■ **Written problem**: Copy the material word for word, from the start through the line that contains "common name: Slender-leaf iris", both ends included.
———
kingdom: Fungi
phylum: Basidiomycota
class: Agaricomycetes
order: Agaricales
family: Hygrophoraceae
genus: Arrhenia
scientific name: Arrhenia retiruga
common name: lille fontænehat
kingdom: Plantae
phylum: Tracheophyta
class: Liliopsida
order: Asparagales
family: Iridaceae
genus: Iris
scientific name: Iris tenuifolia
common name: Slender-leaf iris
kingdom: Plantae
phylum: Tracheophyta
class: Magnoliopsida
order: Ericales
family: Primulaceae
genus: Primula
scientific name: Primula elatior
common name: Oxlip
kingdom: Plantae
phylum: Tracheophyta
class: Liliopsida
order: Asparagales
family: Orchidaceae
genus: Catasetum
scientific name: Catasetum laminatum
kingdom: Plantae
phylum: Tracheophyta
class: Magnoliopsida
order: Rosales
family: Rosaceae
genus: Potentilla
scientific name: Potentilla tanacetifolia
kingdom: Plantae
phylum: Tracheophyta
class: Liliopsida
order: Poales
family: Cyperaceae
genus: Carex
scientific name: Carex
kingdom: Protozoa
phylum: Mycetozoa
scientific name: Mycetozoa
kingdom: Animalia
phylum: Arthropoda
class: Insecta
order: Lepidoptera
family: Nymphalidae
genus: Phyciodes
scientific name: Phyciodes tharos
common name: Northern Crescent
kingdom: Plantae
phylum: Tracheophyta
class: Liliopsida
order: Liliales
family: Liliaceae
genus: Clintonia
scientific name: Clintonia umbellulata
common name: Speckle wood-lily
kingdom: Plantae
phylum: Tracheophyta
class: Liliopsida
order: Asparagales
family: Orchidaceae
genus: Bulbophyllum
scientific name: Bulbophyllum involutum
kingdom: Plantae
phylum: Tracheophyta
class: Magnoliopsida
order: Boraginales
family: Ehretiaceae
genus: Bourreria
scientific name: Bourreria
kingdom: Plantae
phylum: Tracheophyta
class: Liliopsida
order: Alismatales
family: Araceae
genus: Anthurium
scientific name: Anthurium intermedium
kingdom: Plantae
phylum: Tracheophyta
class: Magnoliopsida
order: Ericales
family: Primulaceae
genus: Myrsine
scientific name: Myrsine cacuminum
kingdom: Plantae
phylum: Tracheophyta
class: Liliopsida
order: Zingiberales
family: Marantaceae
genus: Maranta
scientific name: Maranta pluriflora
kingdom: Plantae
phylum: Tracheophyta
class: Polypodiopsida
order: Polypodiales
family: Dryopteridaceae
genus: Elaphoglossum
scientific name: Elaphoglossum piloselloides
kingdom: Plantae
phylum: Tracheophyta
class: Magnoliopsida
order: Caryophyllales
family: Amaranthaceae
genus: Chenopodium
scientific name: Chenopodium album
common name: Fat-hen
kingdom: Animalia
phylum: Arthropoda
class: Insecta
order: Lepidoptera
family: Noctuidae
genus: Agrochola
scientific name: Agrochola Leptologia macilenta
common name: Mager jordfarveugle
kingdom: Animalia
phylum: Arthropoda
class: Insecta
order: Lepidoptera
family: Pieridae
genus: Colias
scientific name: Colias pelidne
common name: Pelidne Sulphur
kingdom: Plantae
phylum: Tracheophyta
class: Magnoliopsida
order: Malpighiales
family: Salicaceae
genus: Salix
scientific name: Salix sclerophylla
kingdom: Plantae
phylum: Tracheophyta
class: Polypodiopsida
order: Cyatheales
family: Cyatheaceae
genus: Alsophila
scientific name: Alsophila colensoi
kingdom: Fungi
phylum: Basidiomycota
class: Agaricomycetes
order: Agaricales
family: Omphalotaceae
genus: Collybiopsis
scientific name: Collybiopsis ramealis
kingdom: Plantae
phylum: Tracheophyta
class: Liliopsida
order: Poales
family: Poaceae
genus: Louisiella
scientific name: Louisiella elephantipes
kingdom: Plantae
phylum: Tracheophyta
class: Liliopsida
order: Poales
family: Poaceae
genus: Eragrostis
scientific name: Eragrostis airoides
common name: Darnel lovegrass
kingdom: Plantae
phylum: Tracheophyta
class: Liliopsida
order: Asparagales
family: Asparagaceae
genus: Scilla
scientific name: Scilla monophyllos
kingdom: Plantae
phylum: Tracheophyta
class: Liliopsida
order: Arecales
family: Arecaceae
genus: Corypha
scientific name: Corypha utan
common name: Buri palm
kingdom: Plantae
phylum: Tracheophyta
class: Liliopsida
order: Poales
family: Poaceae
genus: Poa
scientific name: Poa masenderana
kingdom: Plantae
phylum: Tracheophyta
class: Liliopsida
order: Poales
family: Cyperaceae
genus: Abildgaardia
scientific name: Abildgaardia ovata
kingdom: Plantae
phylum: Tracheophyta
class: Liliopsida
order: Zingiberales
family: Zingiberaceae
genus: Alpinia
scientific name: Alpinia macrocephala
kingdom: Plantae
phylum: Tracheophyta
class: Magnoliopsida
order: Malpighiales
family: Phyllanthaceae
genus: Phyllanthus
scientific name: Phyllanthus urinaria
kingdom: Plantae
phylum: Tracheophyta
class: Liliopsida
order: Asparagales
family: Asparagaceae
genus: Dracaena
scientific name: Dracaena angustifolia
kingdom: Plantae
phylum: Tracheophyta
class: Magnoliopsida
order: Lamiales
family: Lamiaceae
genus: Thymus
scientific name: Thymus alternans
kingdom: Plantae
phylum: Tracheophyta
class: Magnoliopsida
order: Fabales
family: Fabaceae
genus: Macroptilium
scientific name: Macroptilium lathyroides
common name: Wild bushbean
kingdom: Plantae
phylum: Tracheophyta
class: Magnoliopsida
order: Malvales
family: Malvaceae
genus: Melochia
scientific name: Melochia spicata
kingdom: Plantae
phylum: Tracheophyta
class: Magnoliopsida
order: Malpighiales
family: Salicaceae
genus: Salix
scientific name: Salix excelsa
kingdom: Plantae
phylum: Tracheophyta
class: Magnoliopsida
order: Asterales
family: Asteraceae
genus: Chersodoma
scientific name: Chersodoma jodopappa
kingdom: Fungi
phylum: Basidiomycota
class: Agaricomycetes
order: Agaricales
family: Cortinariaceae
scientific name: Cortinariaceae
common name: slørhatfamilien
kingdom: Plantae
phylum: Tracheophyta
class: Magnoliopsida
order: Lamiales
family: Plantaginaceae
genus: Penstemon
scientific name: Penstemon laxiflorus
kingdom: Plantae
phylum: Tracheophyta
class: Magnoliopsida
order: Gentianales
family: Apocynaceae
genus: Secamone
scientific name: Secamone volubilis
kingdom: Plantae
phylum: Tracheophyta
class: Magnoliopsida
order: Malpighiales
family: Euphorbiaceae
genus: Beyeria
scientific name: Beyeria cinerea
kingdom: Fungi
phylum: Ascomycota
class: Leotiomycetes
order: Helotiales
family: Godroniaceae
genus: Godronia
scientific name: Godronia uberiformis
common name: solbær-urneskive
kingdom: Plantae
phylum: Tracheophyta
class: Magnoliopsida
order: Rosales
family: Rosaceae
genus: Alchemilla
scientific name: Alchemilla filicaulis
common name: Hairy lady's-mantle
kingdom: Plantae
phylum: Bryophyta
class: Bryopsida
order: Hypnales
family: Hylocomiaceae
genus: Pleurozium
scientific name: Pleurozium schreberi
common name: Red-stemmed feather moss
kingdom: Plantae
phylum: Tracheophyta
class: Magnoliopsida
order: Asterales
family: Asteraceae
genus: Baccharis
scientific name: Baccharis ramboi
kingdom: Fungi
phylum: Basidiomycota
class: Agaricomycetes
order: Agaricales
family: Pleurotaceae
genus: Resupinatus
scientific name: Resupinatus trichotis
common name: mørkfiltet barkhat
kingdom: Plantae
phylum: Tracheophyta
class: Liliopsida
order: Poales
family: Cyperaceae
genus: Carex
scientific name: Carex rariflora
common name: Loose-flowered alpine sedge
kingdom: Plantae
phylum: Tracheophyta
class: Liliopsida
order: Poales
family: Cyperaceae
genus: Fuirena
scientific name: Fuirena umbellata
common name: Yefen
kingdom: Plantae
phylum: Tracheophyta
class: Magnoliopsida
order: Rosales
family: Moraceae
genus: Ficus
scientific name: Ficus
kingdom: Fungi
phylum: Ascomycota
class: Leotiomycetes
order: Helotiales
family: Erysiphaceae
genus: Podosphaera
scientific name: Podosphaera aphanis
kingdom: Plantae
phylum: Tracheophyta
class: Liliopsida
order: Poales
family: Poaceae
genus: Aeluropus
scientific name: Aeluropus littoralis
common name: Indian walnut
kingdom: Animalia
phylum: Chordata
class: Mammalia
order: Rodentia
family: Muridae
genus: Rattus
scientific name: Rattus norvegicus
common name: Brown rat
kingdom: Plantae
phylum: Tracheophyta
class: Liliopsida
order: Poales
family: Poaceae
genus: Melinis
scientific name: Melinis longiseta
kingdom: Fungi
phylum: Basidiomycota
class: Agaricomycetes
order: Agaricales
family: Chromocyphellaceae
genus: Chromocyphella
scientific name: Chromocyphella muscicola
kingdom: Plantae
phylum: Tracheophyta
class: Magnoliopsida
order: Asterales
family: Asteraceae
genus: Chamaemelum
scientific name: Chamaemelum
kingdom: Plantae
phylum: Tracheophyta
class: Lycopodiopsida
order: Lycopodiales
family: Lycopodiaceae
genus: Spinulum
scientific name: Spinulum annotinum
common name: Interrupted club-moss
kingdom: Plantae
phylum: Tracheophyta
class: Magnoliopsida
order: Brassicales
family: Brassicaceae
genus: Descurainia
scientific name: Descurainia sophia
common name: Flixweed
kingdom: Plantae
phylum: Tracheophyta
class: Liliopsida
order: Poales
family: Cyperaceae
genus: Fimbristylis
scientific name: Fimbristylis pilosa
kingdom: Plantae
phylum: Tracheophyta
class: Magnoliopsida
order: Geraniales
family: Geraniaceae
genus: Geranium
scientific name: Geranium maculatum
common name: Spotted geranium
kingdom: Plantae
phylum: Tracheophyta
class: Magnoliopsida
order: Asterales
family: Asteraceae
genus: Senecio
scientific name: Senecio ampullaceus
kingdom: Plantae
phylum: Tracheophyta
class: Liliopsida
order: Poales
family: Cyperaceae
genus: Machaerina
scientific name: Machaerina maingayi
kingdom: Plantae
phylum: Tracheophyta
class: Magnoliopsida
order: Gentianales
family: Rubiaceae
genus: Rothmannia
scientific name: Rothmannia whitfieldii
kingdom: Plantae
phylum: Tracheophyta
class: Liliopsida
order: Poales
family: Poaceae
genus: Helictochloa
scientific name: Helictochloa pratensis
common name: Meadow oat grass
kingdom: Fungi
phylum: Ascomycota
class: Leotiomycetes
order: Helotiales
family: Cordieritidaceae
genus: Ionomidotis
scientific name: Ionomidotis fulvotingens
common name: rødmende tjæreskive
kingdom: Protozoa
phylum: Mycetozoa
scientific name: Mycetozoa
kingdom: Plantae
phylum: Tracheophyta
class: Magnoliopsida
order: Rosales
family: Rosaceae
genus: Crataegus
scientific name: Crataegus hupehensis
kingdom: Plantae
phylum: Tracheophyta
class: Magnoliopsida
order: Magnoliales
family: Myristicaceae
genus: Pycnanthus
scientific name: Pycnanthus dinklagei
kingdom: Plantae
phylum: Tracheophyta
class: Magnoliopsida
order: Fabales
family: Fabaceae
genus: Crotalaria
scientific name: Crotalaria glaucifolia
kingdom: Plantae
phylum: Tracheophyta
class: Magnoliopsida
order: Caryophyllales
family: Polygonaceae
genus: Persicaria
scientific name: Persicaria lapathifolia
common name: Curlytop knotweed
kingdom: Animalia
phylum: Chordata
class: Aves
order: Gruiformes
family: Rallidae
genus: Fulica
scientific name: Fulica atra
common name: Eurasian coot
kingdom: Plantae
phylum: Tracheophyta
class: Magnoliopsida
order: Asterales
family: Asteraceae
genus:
———
■ **Complete answer**:
kingdom: Fungi
phylum: Basidiomycota
class: Agaricomycetes
order: Agaricales
family: Hygrophoraceae
genus: Arrhenia
scientific name: Arrhenia retiruga
common name: lille fontænehat
kingdom: Plantae
phylum: Tracheophyta
class: Liliopsida
order: Asparagales
family: Iridaceae
genus: Iris
scientific name: Iris tenuifolia
common name: Slender-leaf iris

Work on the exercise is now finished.